In the R&D stages downstream of discovery, the investigations are regulated by internationally accepted guidelines and quality requirements.
The different steps in classical drug development (drug life-cycle) are characterised by four well-defined stages, which are summarised in the diagram below.
Stage 1
The first stage, the discovery of a potential NME, is not covered by a regulatory standard, nor are studies that demonstrate proof of concept. The WHO has recently published guidance on this early research phase : Quality Practices in Basic Biomedical Research – QPBR.
Stage 2
The position of GLP studies within the drug development process is specific to the second stage. These studies are termed “non-clinical” as they are not performed in humans. Their primary purpose is safety testing. Toxicology and safety pharmacology studies, with a potential extension to pharmacokinetics and bioavailability, are those studies where compliance with GLP is required. From the diagram above, the somewhat restricted scope of
GLP is evident.
Stage 3
The third stage, following on from safety studies of stage 2, encompasses clinical studies in human subjects. Here, GCP is the basic requirement for quality standards, ethical conduct and regulatory compliance. GCP must be instituted in all clinical trials from Phase I (to demonstrate tolerance of the test drug and to define human pharmacokinetics) through Phase II (where the dose-effect relationship is confirmed) to Phase III (full scale, often multi-centric, clinical efficacy trials in hundreds or thousands of subjects).
Stage 4
The fourth stage is post-approval. Here the drug has been registered and is available on the market. However, even after marketing approval, the use of the drug is monitored through formal pharmacovigilance procedures. Any subsequent clinical trials (Phase IV) must also comply with GCP.

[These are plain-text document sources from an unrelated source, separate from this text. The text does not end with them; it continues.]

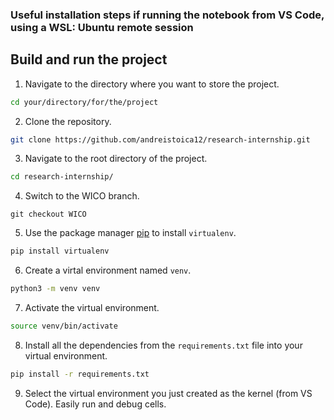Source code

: ### Useful installation steps if running the notebook from VS Code, using a WSL: Ubuntu remote session


## Build and run the project

1. Navigate to the directory where you want to store the project.
```bash
cd your/directory/for/the/project
```

2. Clone the repository.
```bash
git clone https://github.com/andreistoica12/research-internship.git
```

3. Navigate to the root directory of the project.
```bash
cd research-internship/
```

4. Switch to the WICO branch.
```
git checkout WICO
```

5. Use the package manager [pip](https://pip.pypa.io/en/stable/) to install `virtualenv`.
```bash
pip install virtualenv
```

6. Create a virtal environment named `venv`.
```bash
python3 -m venv venv
```
7. Activate the virtual environment.
```bash
source venv/bin/activate
```

8. Install all the dependencies from the `requirements.txt` file into your virtual environment.
```bash
pip install -r requirements.txt
```

9. Select the virtual environment you just created as the kernel (from VS Code). Easily run and debug cells.
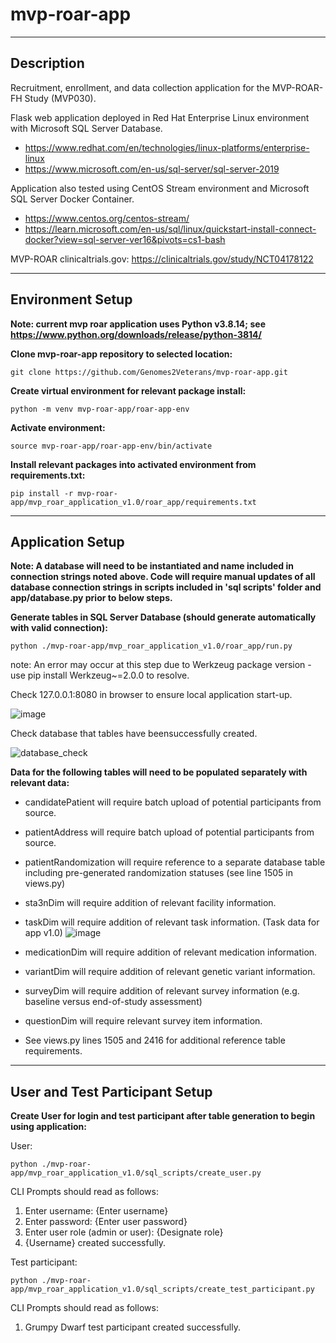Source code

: <h1>mvp-roar-app</h1>

---

<h2>Description</h2>

Recruitment, enrollment, and data collection application for the MVP-ROAR-FH Study (MVP030). 

Flask web application deployed in Red Hat Enterprise Linux environment with Microsoft SQL Server Database. 
- https://www.redhat.com/en/technologies/linux-platforms/enterprise-linux 
- https://www.microsoft.com/en-us/sql-server/sql-server-2019

Application also tested using CentOS Stream environment and Microsoft SQL Server Docker Container.
- https://www.centos.org/centos-stream/
- https://learn.microsoft.com/en-us/sql/linux/quickstart-install-connect-docker?view=sql-server-ver16&pivots=cs1-bash

MVP-ROAR clinicaltrials.gov: https://clinicaltrials.gov/study/NCT04178122

---

<h2>Environment Setup</h2>

**Note: current mvp roar application uses Python v3.8.14; see https://www.python.org/downloads/release/python-3814/**

**Clone mvp-roar-app repository to selected location:**

`git clone https://github.com/Genomes2Veterans/mvp-roar-app.git`

**Create virtual environment for relevant package install:**

`python -m venv mvp-roar-app/roar-app-env`

**Activate environment:**

`source mvp-roar-app/roar-app-env/bin/activate`

**Install relevant packages into activated environment from requirements.txt:**

`pip install -r mvp-roar-app/mvp_roar_application_v1.0/roar_app/requirements.txt`

---

<h2>Application Setup</h2>

**Note: A database will need to be instantiated and name included in connection strings noted above. Code will require manual updates of all database connection strings in scripts included in 'sql scripts' folder and app/database.py prior to below steps.**

**Generate tables in SQL Server Database (should generate automatically with valid connection):**

`python ./mvp-roar-app/mvp_roar_application_v1.0/roar_app/run.py`

note: An error may occur at this step due to Werkzeug package version - use pip install Werkzeug~=2.0.0 to resolve.

Check 127.0.0.1:8080 in browser to ensure local application start-up.

![image](https://github.com/Genomes2Veterans/mvp-roar-app/assets/40616838/1f8f2872-81c8-4408-af98-6c0add58f6a1)

Check database that tables have beensuccessfully created.

![database_check](https://github.com/Genomes2Veterans/mvp-roar-app/assets/40616838/fe9ed527-2f76-4174-a550-de597e047e92)

**Data for the following tables will need to be populated separately with relevant data:**
- candidatePatient will require batch upload of potential participants from source.
- patientAddress will require batch upload of potential participants from source.
- patientRandomization will require reference to a separate database table including pre-generated randomization statuses (see line 1505 in views.py)
- sta3nDim will require addition of relevant facility information.
- taskDim will require addition of relevant task information. (Task data for app v1.0)
  ![image](https://github.com/Genomes2Veterans/mvp-roar-app/assets/40616838/9becd1ca-2285-4b14-9522-5106673db511)

- medicationDim will require addition of relevant medication information.
- variantDim will require addition of relevant genetic variant information.
- surveyDim will require addition of relevant survey information (e.g. baseline versus end-of-study assessment)
- questionDim will require relevant survey item information.
- See views.py lines 1505 and 2416 for additional reference table requirements. 

---

<h2>User and Test Participant Setup</h2>

**Create User for login and test participant after table generation to begin using application:**  

User:

`python ./mvp-roar-app/mvp_roar_application_v1.0/sql_scripts/create_user.py`

CLI Prompts should read as follows:

1. Enter username: {Enter username}
2. Enter password: {Enter user password}
3. Enter user role (admin or user): {Designate role}
4. {Username} created successfully.  

Test participant:

`python ./mvp-roar-app/mvp_roar_application_v1.0/sql_scripts/create_test_participant.py`

CLI Prompts should read as follows:

1. Grumpy Dwarf test participant created successfully.
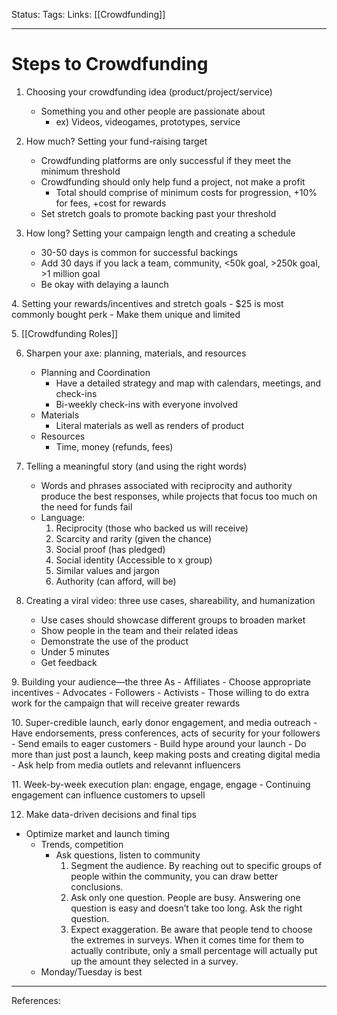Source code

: Status:
Tags:
Links: [[Crowdfunding]]
___
# Steps to Crowdfunding
1. Choosing your crowdfunding idea (product/project/service)
	- Something you and other people are passionate about
		- ex) Videos, videogames, prototypes, service

2. How much? Setting your fund-raising target
	- Crowdfunding platforms are only successful if they meet the minimum threshold
	- Crowdfunding should only help fund a project, not make a profit
		- Total should comprise of minimum costs for progression, +10% for fees, +cost for rewards
	- Set stretch goals to promote backing past your threshold

3.  How long? Setting your campaign length and creating a schedule
	- 30-50 days is common for successful backings
	- Add 30 days if you lack a team, community, <50k goal, >250k goal, >1 million goal
	- Be okay with delaying a launch

4. Setting your rewards/incentives and stretch goals
	- $25 is most commonly bought perk
	- Make them unique and limited

5. [[Crowdfunding Roles]]

6. Sharpen your axe: planning, materials, and resources
	- Planning and Coordination
		- Have a detailed strategy and map with calendars, meetings, and check-ins
		- Bi-weekly check-ins with everyone involved
	- Materials
		- Literal materials as well as renders of product
	- Resources
		- Time, money (refunds, fees)

7. Telling a meaningful story (and using the right words)
	- Words and phrases associated with reciprocity and authority produce the best responses, while projects that focus too much on the need for funds fail
	- Language:
		1. Reciprocity (those who backed us will receive)
		2. Scarcity and rarity (given the chance)
		3. Social proof (has pledged)
		4. Social identity (Accessible to x group)
		5. Similar values and jargon
		6. Authority (can afford, will be)

8. Creating a viral video: three use cases, shareability, and humanization
	- Use cases should showcase different groups to broaden market
	- Show people in the team and their related ideas
	- Demonstrate the use of the product
	- Under 5 minutes
	- Get feedback

9. Building your audience—the three As
	- Affiliates
		- Choose appropriate incentives
	- Advocates
		- Followers
	- Activists
		- Those willing to do extra work for the campaign that will receive greater rewards

10. Super-credible launch, early donor engagement, and media outreach
	- Have endorsements, press conferences, acts of security for your followers
	- Send emails to eager customers
	- Build hype around your launch
		- Do more than just post a launch, keep making posts and creating digital media
			- Ask help from media outlets and relevannt influencers

11. Week-by-week execution plan: engage, engage, engage
	-	Continuing engagement can influence customers to upsell

12. Make data-driven decisions and final tips
- Optimize market and launch timing
	- Trends, competition
		- Ask questions, listen to community
			1. Segment the audience. By reaching out to specific groups of people within the community, you can draw better conclusions.
			2. Ask only one question. People are busy. Answering one question is easy and doesn’t take too long. Ask the right question.
			3. Expect exaggeration. Be aware that people tend to choose the extremes in surveys. When it comes time for them to actually contribute, only a small percentage will actually put up the amount they selected in a survey.
	- Monday/Tuesday is best
___
References:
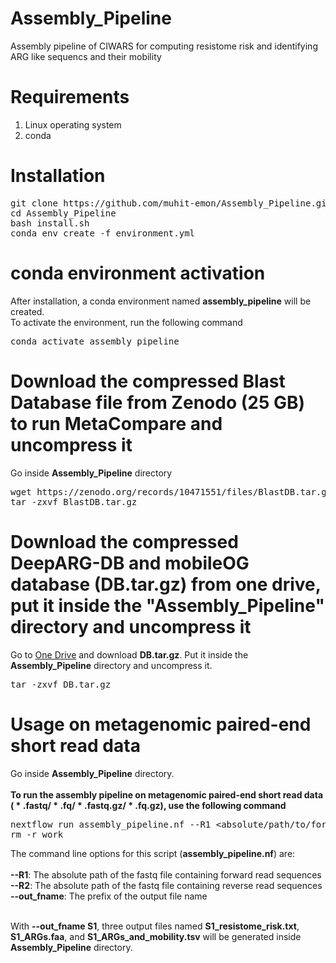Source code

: # Assembly_Pipeline
Assembly pipeline of CIWARS for computing resistome risk and identifying ARG like sequencs and their mobility
# Requirements
<ol>
  <li>Linux operating system</li>
  <li>conda</li>
</ol>

# Installation
<pre>
git clone https://github.com/muhit-emon/Assembly_Pipeline.git
cd Assembly_Pipeline
bash install.sh
conda env create -f environment.yml
</pre>
# conda environment activation
After installation, a conda environment named <b>assembly_pipeline</b> will be created.<br>
To activate the environment, run the following command <br>
<pre>
conda activate assembly_pipeline
</pre>
# Download the compressed Blast Database file from Zenodo (25 GB) to run MetaCompare and uncompress it
Go inside <b>Assembly_Pipeline</b> directory
<pre>
wget https://zenodo.org/records/10471551/files/BlastDB.tar.gz
tar -zxvf BlastDB.tar.gz
</pre>

# Download the compressed DeepARG-DB and mobileOG database (DB.tar.gz) from one drive, put it inside the "Assembly_Pipeline" directory and uncompress it
Go to <a href="https://virginiatech-my.sharepoint.com/:u:/g/personal/muhitemon_vt_edu/EUe5Q5UTTmJLjLQF2Ey8eQMB-eePzPAagVrbrKOCLML_Eg?e=sSIGY2">One Drive</a> and download <b>DB.tar.gz</b>. Put it inside the <b>Assembly_Pipeline</b> directory and uncompress it.
<pre>
tar -zxvf DB.tar.gz
</pre>

# Usage on metagenomic paired-end short read data
Go inside <b>Assembly_Pipeline</b> directory. <br> <br>
<b>To run the assembly pipeline on metagenomic paired-end short read data (<span> &#42; </span>.fastq/<span> &#42; </span>.fq/<span> &#42; </span>.fastq.gz/<span> &#42; </span>.fq.gz), use the following command</b> <br>
<pre>
nextflow run assembly_pipeline.nf --R1 &ltabsolute/path/to/forward/read/file&gt --R2 &ltabsolute/path/to/reverse/read/file&gt --out_fname &ltprefix of output file name&gt
rm -r work
</pre>
The command line options for this script (<b>assembly_pipeline.nf</b>) are: <br><br>
<b>--R1</b>: The absolute path of the fastq file containing forward read sequences <br>
<b>--R2</b>: The absolute path of the fastq file containing reverse read sequences <br>
<b>--out_fname</b>: The prefix of the output file name <br><br>

With <b>--out_fname S1</b>, three output files named <b>S1_resistome_risk.txt</b>, <b>S1_ARGs.faa</b>, and <b>S1_ARGs_and_mobility.tsv</b> will be generated inside <b>Assembly_Pipeline</b> directory. <br><br>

Good Manufacturing Practice (GMP)
From stage 3 of development and continuing throughout the rest of the drug’s lifetime, GMP applies to all manufacturing of Active Pharmaceutical Ingredients (API – drug substance) and formulated medicines (drug product).
The scope of this handbook is restricted to the GLP-regulated area (stage 2 of the
above diagram) i.e. to the “ ... the non-clinical safety testing of test items contained in pharmaceutical products ... required by regulations for the purpose of registering or licensing ...The purpose of testing these test items is to obtain data on their properties and/or their safety with respect to human health and/or the environment.” (OECD Principles of GLP).